* What to do *
In every line of the records, look for "hand", then report how many lines have it and nothing else.
BEGIN Input for this task
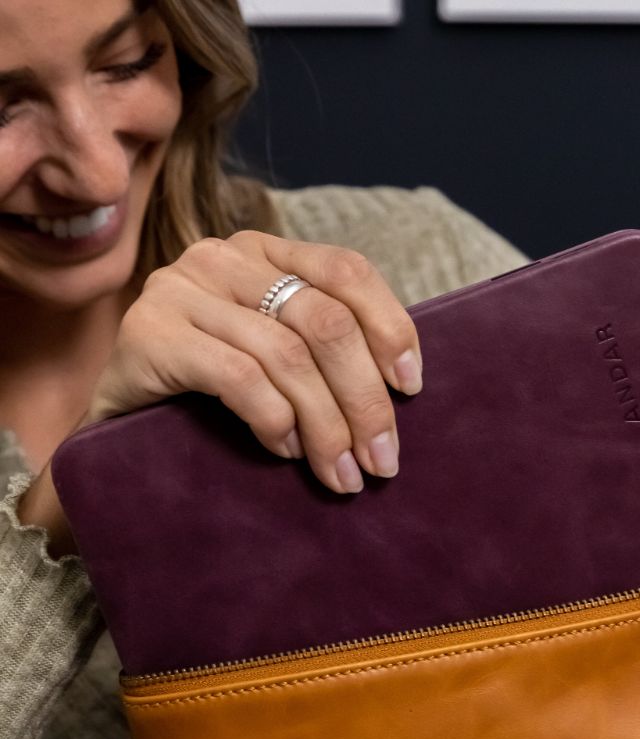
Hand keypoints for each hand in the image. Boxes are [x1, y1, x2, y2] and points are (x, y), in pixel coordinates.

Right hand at [88, 230, 422, 493]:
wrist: (116, 427)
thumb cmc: (213, 396)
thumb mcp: (279, 359)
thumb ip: (326, 349)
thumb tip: (403, 386)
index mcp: (265, 252)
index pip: (348, 270)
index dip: (391, 327)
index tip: (412, 388)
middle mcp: (223, 257)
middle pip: (326, 321)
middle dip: (365, 399)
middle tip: (382, 460)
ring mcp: (181, 290)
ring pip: (288, 356)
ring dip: (327, 426)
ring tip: (341, 474)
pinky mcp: (149, 333)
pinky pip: (239, 377)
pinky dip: (274, 420)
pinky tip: (285, 451)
END Input for this task
* Result for this exercise *
2